Peer to peer (P2P) loans are likely to become increasingly ‘intermediated’ through specialised investment trust or fund products, as the sector looks set to become a greater threat to traditional bank lending models.

This was one of the arguments made by Altus Consulting in its formal response to the recent government consultation on the inclusion of P2P lending in Isas, which also suggested that the plans would only see significant growth if the industry moves away from a ‘direct’ model.

The cost of this intermediation, such as management fees and such like which add a layer of additional fees for the investor, is likely to be offset by P2P platforms lowering fees, according to the financial consultancy.

It adds the burden of supporting an entirely new asset class with different settlement and trading methods is expected to prevent existing wrap platforms from entering the space using a direct P2P model, with growth instead via investment trusts and funds using P2P loans as an asset class.

Bruce Davidson, a consultant at Altus, stated: “Some may mourn the loss of the original directness of P2P and worry it will become just like the banks, but the banks have reason to fear the increasing use of P2P intermediaries.

“Intermediaries can manage more money than amateur ‘peers’ ever could, providing P2P with scale on the deposits side. On the lending side, nimble, technology-driven underwriting by P2P platforms and intermediaries makes banks’ lending processes look slow and unattractive to borrowers.”

He added that intermediation, whether in the form of funds or some sort of discretionary lending platform, will be essential to achieving the sector’s full potential to challenge the banks.

Late last year, the Tax Incentivised Association argued in its response to the Treasury’s consultation that P2P loans should be invested in a separate Isa type vehicle, pointing out that this would permit appropriate regulation and controls over transferability and liquidity to be controlled in ways that do not impact stocks and shares Isas and cash.

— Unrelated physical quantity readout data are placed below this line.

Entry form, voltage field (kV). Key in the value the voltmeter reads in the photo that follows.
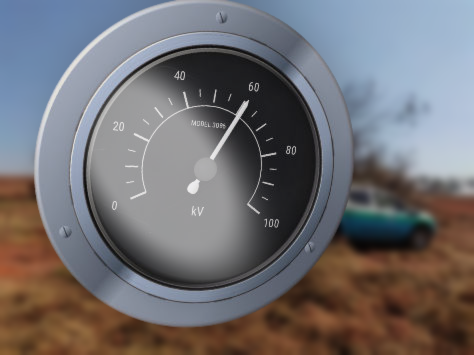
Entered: 60 kV
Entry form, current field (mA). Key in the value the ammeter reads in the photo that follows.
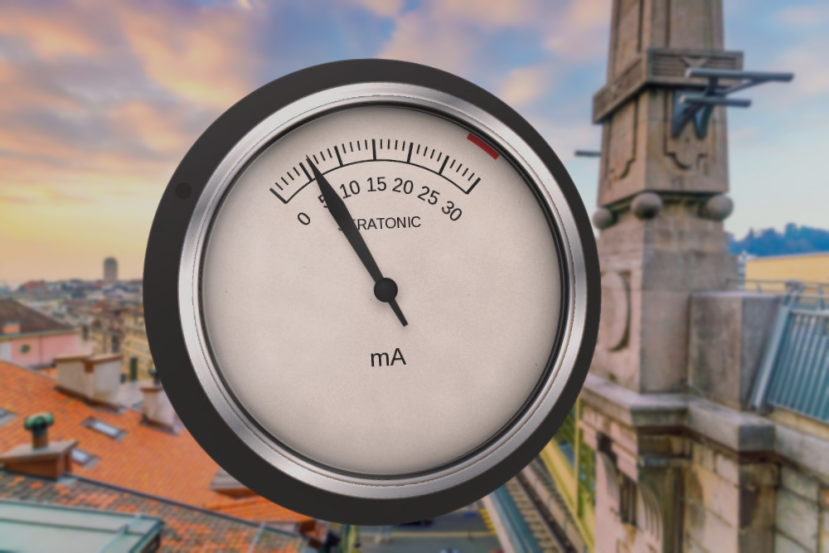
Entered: 6 mA
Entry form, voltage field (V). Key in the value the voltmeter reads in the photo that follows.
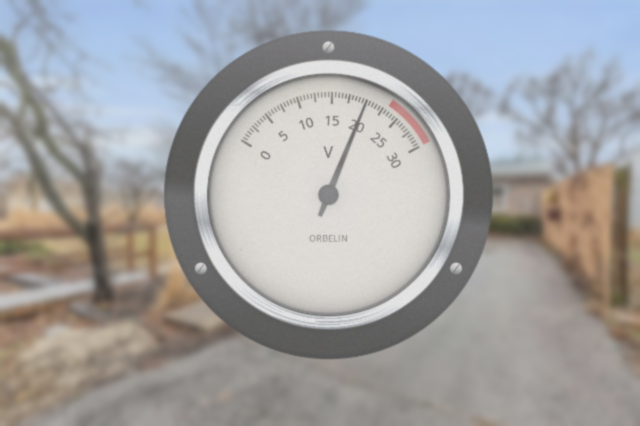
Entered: 20 V
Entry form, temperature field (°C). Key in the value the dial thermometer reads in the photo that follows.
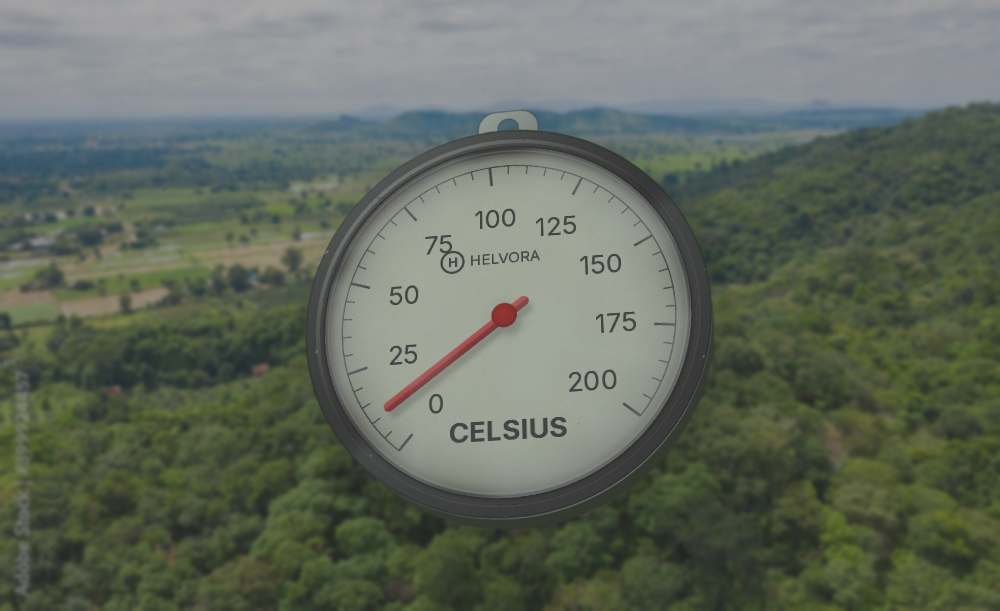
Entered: 10 °C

The Financial Conduct Authority came out earlier this week to set out a ‘post-implementation review’ of the new regulatory framework covering crowdfunding platforms next year, which could see rules relating to P2P lenders toughened to reflect increasing risks to consumers.

The regulator said that new regulations, which came into force in April 2014, have led to a threefold increase in investment in the market over the past year, with many crowdfunding websites continuing to mislead consumers.

As part of the Autumn Statement, support for P2P lending and crowdfunding platforms will come through a package of measures to remove barriers to their growth from regulation and tax rules, meaning individuals lending through these platforms will be able to offset any losses from loans which go bad, against other P2P income.